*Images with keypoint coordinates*
=== Begin Enclosure ===
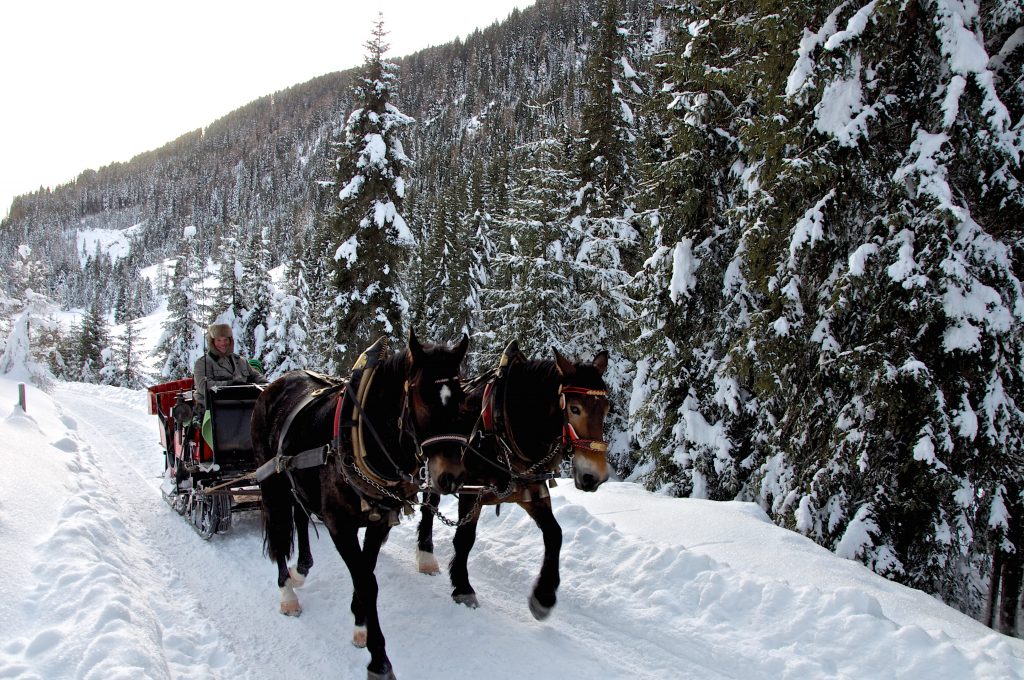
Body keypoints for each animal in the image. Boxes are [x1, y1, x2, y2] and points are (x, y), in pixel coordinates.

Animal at [251, 331, 468, 675]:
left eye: (462, 398)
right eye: (421, 397)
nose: (452, 477)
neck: (361, 436)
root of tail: (274, 384)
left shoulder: (381, 521)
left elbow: (365, 572)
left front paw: (360, 623)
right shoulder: (340, 526)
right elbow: (367, 582)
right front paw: (378, 658)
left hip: (295, 479)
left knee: (300, 515)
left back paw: (302, 568)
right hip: (271, 482)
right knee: (279, 532)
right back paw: (287, 592)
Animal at [415, 342, 606, 618]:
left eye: (607, 408)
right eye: (575, 408)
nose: (595, 476)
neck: (505, 425)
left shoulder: (531, 491)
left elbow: (555, 534)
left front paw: (544, 595)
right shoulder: (471, 490)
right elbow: (464, 538)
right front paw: (463, 587)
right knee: (429, 506)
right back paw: (426, 556)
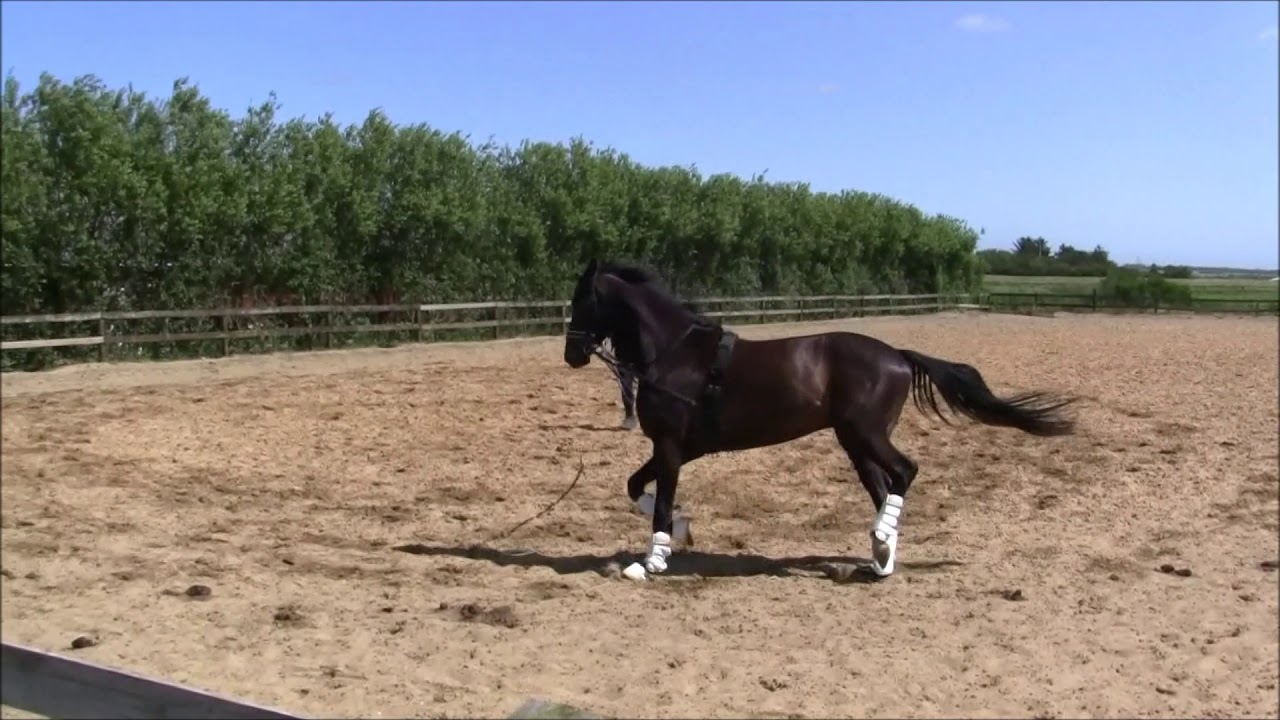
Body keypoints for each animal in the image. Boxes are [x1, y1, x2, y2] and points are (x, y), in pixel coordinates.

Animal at [562, 259, 1077, 580]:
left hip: (866, 434)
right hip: (854, 440)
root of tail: (897, 356)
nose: (571, 355)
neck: (675, 352)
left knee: (904, 472)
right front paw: (681, 535)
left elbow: (661, 503)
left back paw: (882, 543)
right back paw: (881, 556)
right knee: (883, 485)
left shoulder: (670, 446)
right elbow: (636, 486)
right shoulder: (677, 449)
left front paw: (652, 561)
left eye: (582, 300)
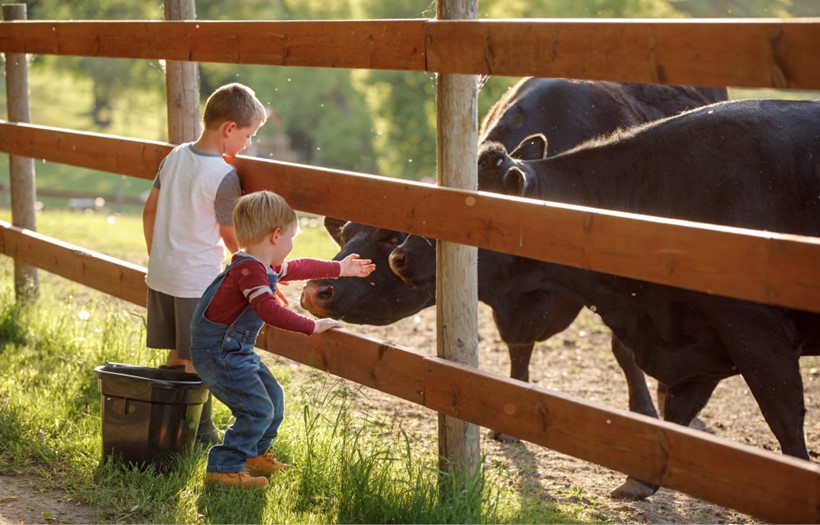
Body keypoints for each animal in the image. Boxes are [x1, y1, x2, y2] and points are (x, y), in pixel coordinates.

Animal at [389, 98, 820, 498]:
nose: (400, 256)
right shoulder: (699, 344)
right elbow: (678, 413)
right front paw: (643, 478)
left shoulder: (755, 334)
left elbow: (783, 417)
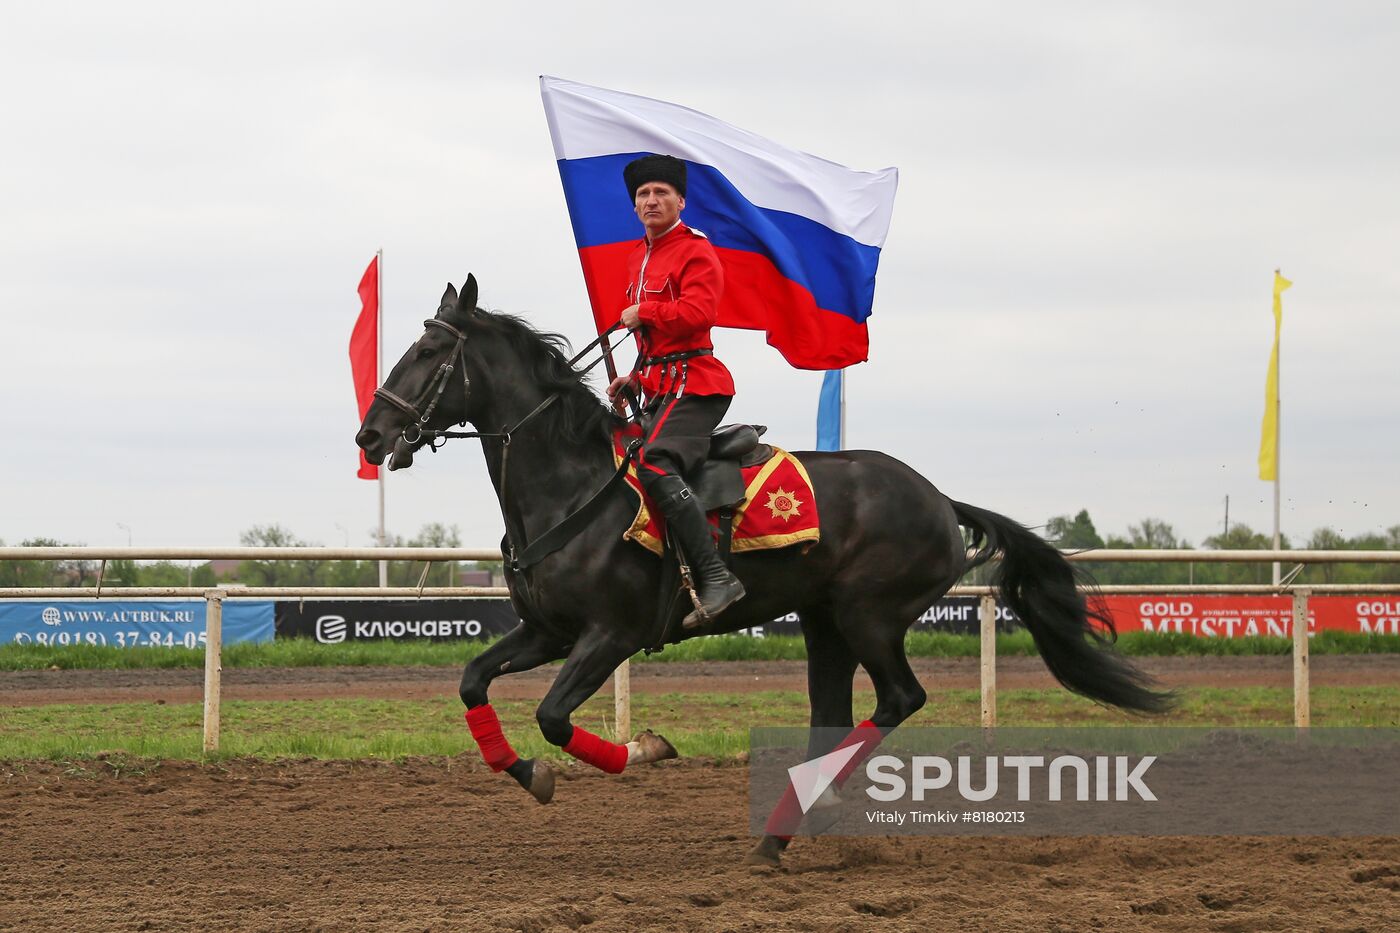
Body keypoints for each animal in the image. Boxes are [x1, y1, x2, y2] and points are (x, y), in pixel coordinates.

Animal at [352, 275, 1170, 862]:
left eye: (428, 353)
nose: (371, 433)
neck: (574, 486)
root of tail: (939, 498)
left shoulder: (610, 635)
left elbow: (555, 717)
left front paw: (645, 749)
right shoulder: (546, 631)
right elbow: (471, 682)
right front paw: (528, 773)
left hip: (869, 615)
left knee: (899, 698)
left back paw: (798, 814)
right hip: (823, 622)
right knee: (833, 711)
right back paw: (789, 826)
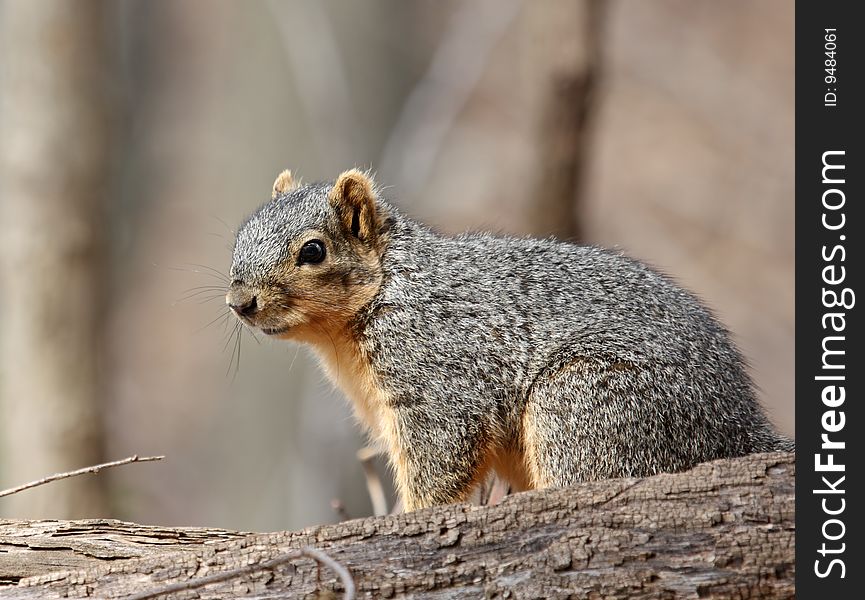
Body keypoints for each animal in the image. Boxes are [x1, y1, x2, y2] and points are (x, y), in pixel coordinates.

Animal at [226, 168, 792, 510]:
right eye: (240, 234)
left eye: (314, 251)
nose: (240, 302)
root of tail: (738, 429)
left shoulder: (436, 374)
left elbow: (441, 457)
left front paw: (407, 518)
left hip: (587, 406)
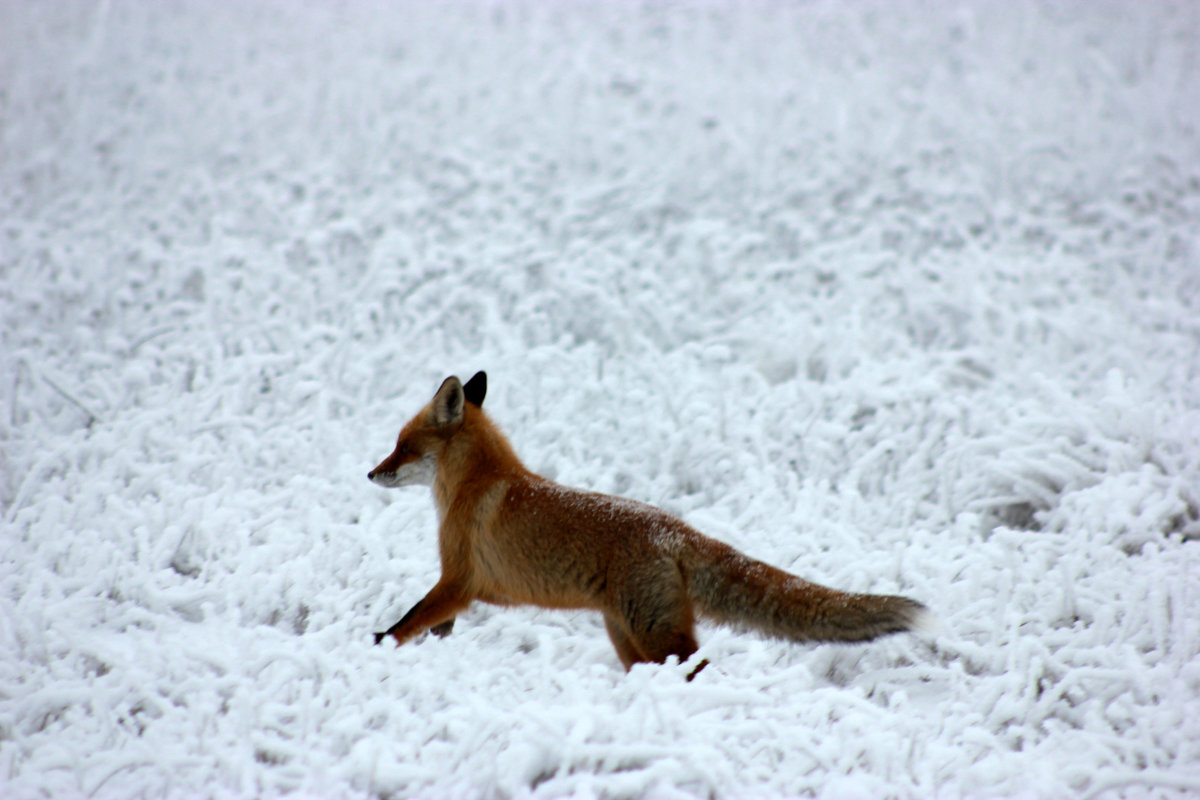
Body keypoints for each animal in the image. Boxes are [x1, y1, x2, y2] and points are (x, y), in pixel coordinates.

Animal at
=== End Enclosure ===
Give again, word for word, the lines above from the first one through the one containing "right elbow: (464, 538)"; no pictures.

Body keypoints for each animal in the image. Boxes are [x1, y1, x2, y2] and points are (x, y), in pixel coordinates.

Animal at [251, 331, 468, 675]:
left eye: (462, 398)
right eye: (421, 397)
nose: (452, 477)
neck: (361, 436)
root of tail: (274, 384)
left shoulder: (381, 521)
left elbow: (365, 572)
left front paw: (360, 623)
right shoulder: (340, 526)
right elbow: (367, 582)
right front paw: (378, 658)
left hip: (295, 479)
left knee: (300, 515)
left back paw: (302, 568)
right hip: (271, 482)
right knee: (279, 532)
right back paw: (287, 592)
Animal at [415, 342, 606, 618]:
left eye: (607, 408)
right eye: (575, 408)
nose: (595, 476)
neck: (505, 425)
left shoulder: (531, 491)
left elbow: (555, 534)
left front paw: (544, 595)
right shoulder: (471, 490)
right elbow: (464, 538)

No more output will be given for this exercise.